Exercise details
Beneath this instruction is a block of data; output from it exactly the lines that run from the one containing "Release (version 10.1)" through the one containing "The ownCloud X", inclusive.

Top of Exercise inputs

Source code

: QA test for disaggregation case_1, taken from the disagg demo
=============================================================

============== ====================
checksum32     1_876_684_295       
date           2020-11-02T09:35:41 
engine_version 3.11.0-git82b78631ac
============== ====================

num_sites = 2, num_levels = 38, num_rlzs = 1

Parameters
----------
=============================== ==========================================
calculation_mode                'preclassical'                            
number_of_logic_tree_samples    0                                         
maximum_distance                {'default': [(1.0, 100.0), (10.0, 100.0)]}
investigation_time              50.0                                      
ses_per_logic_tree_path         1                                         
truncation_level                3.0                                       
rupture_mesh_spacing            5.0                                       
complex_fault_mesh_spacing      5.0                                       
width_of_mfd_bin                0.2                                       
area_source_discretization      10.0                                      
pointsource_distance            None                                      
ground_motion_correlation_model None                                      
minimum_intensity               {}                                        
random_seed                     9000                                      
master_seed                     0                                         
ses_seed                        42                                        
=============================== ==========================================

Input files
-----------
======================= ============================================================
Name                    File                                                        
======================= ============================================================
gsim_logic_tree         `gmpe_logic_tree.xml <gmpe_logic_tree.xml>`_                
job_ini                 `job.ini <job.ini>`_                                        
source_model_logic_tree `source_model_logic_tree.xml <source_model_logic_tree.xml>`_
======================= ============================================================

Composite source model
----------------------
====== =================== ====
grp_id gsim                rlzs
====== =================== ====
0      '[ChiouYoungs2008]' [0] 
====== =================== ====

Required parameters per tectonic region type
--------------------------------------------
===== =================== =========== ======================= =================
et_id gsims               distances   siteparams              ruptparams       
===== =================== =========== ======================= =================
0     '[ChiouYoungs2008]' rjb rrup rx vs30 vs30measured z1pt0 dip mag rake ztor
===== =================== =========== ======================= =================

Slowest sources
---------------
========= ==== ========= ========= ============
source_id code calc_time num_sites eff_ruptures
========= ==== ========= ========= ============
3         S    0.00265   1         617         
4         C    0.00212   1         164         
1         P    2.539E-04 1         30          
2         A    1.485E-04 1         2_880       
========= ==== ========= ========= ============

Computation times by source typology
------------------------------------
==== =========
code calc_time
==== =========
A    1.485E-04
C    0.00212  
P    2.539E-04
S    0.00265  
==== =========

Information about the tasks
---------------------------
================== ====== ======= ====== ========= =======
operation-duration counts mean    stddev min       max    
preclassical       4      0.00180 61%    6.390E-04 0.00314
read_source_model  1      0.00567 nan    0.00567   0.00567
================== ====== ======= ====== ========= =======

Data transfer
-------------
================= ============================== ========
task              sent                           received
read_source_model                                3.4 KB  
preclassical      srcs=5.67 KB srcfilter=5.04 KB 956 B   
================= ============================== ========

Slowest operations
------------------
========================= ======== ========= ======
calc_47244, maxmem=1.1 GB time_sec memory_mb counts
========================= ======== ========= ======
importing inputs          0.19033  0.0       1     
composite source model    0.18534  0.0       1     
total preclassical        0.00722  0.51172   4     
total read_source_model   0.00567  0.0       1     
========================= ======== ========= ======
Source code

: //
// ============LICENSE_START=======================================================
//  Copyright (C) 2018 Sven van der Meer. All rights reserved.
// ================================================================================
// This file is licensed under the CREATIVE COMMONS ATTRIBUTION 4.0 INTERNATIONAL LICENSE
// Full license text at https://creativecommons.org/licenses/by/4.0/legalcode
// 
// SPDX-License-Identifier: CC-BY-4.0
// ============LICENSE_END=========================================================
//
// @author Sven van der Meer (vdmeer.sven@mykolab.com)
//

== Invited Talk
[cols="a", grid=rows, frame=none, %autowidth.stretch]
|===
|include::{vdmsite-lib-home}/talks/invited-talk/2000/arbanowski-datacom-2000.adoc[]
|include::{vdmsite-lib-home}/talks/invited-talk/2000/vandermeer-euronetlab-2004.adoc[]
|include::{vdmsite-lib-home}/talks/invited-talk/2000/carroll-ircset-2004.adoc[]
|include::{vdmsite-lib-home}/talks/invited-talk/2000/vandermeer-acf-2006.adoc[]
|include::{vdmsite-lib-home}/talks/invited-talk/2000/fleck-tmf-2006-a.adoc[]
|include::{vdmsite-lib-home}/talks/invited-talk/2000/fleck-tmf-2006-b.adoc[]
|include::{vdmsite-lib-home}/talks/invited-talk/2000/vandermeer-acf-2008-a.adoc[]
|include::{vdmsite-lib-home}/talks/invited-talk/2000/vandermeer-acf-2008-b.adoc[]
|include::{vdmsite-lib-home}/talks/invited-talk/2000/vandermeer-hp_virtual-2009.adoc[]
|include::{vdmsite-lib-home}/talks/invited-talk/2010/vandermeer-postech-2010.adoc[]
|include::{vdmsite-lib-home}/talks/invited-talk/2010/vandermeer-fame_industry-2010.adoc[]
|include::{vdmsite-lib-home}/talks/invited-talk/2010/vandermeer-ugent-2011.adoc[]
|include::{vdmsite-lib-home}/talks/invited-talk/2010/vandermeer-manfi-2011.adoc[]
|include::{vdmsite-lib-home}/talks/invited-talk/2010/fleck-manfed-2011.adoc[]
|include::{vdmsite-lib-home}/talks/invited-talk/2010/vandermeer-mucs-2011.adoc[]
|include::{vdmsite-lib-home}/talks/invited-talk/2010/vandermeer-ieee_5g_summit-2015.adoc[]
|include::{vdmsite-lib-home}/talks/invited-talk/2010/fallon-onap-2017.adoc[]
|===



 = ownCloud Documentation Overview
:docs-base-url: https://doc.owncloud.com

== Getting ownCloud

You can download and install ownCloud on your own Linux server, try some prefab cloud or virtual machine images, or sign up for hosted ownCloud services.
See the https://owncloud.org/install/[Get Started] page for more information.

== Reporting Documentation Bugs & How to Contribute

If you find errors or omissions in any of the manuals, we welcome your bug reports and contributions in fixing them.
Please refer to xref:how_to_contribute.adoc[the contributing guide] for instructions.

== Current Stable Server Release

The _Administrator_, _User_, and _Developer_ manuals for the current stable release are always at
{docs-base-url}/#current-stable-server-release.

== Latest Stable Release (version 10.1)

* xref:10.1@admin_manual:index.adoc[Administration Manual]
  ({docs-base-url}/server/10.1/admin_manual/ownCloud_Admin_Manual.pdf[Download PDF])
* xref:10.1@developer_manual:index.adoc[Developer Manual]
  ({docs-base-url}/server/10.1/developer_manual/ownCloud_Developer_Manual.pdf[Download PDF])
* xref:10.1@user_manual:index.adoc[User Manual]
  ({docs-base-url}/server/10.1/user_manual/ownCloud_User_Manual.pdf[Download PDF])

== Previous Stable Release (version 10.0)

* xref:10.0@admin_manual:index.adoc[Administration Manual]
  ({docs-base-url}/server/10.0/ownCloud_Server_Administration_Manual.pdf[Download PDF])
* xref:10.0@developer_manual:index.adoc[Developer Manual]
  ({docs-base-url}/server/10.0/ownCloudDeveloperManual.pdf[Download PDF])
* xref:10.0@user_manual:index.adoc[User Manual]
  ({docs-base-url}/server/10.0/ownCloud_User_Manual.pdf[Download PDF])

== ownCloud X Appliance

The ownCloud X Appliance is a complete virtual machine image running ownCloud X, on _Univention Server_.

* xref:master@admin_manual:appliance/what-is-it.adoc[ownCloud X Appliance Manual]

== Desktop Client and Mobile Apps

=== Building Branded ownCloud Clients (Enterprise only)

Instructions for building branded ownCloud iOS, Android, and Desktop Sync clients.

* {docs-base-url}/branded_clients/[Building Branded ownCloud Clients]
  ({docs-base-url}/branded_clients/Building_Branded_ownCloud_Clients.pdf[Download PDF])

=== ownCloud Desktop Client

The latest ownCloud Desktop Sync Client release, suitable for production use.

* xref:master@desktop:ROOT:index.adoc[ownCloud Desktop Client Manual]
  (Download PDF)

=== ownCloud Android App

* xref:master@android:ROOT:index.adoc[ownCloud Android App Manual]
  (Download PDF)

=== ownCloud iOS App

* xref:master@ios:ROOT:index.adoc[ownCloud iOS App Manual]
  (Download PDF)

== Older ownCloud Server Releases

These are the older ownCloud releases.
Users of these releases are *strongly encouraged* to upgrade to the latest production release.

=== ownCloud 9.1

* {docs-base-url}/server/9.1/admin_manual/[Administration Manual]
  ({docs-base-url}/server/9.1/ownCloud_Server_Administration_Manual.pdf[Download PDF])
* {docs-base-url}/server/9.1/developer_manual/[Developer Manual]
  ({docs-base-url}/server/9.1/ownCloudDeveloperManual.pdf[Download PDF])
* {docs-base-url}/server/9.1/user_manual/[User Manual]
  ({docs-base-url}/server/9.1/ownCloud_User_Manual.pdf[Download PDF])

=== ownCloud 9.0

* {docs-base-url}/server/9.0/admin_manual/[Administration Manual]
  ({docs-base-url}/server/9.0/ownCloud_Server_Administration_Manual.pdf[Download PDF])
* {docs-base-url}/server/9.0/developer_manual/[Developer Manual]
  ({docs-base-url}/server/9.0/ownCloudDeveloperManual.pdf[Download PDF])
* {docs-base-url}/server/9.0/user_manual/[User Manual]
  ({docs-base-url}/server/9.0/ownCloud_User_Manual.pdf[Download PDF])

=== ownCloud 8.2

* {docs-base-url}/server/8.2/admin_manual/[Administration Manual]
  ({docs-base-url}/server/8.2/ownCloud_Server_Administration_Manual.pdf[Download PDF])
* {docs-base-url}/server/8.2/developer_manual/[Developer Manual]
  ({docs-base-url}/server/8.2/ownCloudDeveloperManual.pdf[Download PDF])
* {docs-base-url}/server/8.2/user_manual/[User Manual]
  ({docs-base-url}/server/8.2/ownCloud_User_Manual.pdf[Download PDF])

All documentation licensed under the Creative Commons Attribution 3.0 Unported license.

Bottom of Exercise inputs

Output for this task
== Latest Stable Release (version 10.1)

* xref:10.1@admin_manual:index.adoc[Administration Manual]
  ({docs-base-url}/server/10.1/admin_manual/ownCloud_Admin_Manual.pdf[Download PDF])
* xref:10.1@developer_manual:index.adoc[Developer Manual]
  ({docs-base-url}/server/10.1/developer_manual/ownCloud_Developer_Manual.pdf[Download PDF])
* xref:10.1@user_manual:index.adoc[User Manual]
  ({docs-base-url}/server/10.1/user_manual/ownCloud_User_Manual.pdf[Download PDF])

== Previous Stable Release (version 10.0)

* xref:10.0@admin_manual:index.adoc[Administration Manual]
  ({docs-base-url}/server/10.0/ownCloud_Server_Administration_Manual.pdf[Download PDF])
* xref:10.0@developer_manual:index.adoc[Developer Manual]
  ({docs-base-url}/server/10.0/ownCloudDeveloperManual.pdf[Download PDF])
* xref:10.0@user_manual:index.adoc[User Manual]
  ({docs-base-url}/server/10.0/ownCloud_User_Manual.pdf[Download PDF])

== ownCloud X Appliance

The ownCloud X Appliance is a complete virtual machine image running ownCloud X, on _Univention Server_.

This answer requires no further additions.